Sol 5:2 2 I sleep, but my heart keeps waking-    Hearken! my beloved is knocking:    Open to me, my sister, my love,    My dove, my perfect one;    For my head is filled with dew,    My locks (are) full of the drops of the night.
The partic. subst. clauses, Sol 5:2, indicate the circumstances under which that which is related in Sol 5:2 occurred. In the principal sentence in hist. prose ויּדפּק would be used; here, in the dramatic vivacity of the description, is found in its stead the interject.vocem = ausculta with the gen. foll., and a word designating[1] state or condition added, thought of as accus. according to the Semitic syntax (like Gen 4:10; Jer 10:22; cf. 1Ki 14:6). To sleep while the heart wakes signifies to dream, for sleep and distinct consciousness cannot be coexistent; the movements of thought either remain in obscurity or are projected as dreams. ער = ‛awir is formed from עוּר, to be awake

  1. דּופק is knocking is not an attribute to the determinate דּודי my beloved which it follows, but a designation of state or condition, and thus acc., as the Beirut translation renders it: “hear my beloved in the condition of one knocking.” On the other hand, דוד דופק signifies “a beloved one knocking.” But “hear a beloved one knocking” would also be expressed acc. In classical language, the designation of state, if the subst. to which it belongs is indeterminate, is placed before it, e.g., “at the gate stood a beloved one knocking.”
——
**Task instructions**
(1) In the commentary, what does it signify to sleep while the heart wakes?
(2) Reproduce word for word the passage of the commentary from "Sol 5:2 2 I" to "of the night.".

**Data extract**
——
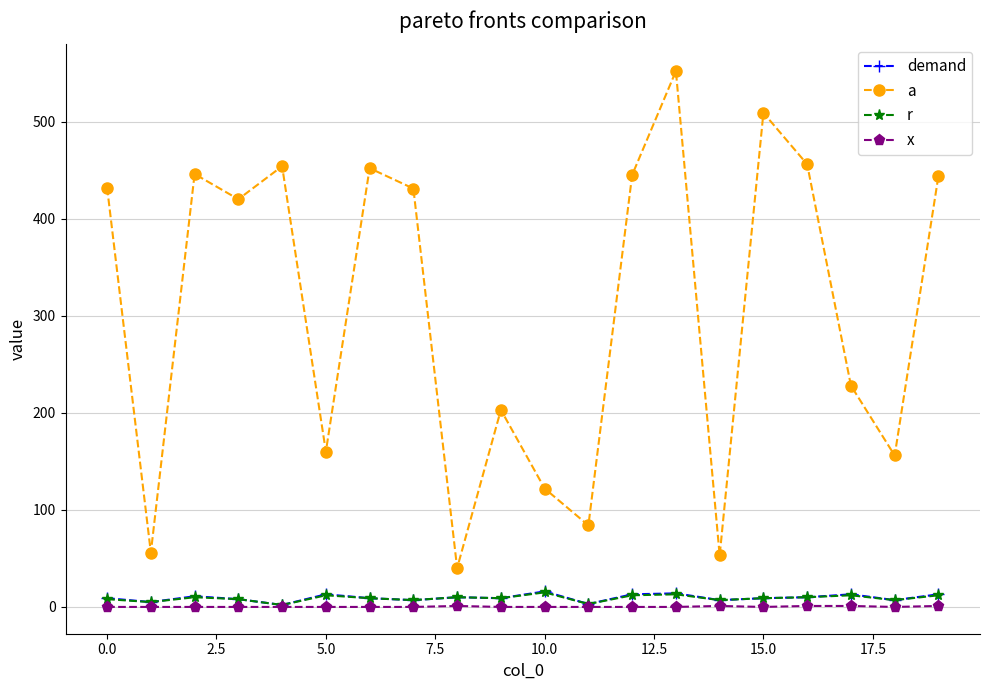

What is the value of the demand point at the 18th from the left?

13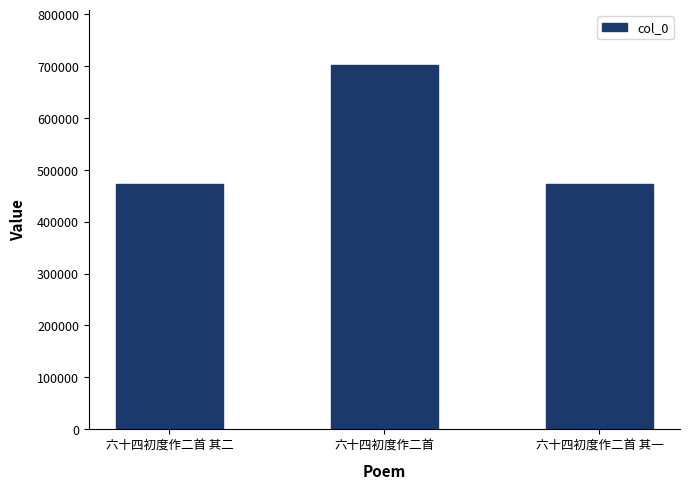

What is the minimum value shown in the chart?

472156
——
**Responses to the exercise**
(1) It signifies to dream.

(2)
Sol 5:2 2 I sleep, but my heart keeps waking-    Hearken! my beloved is knocking:    Open to me, my sister, my love,    My dove, my perfect one;    For my head is filled with dew,    My locks (are) full of the drops of the night.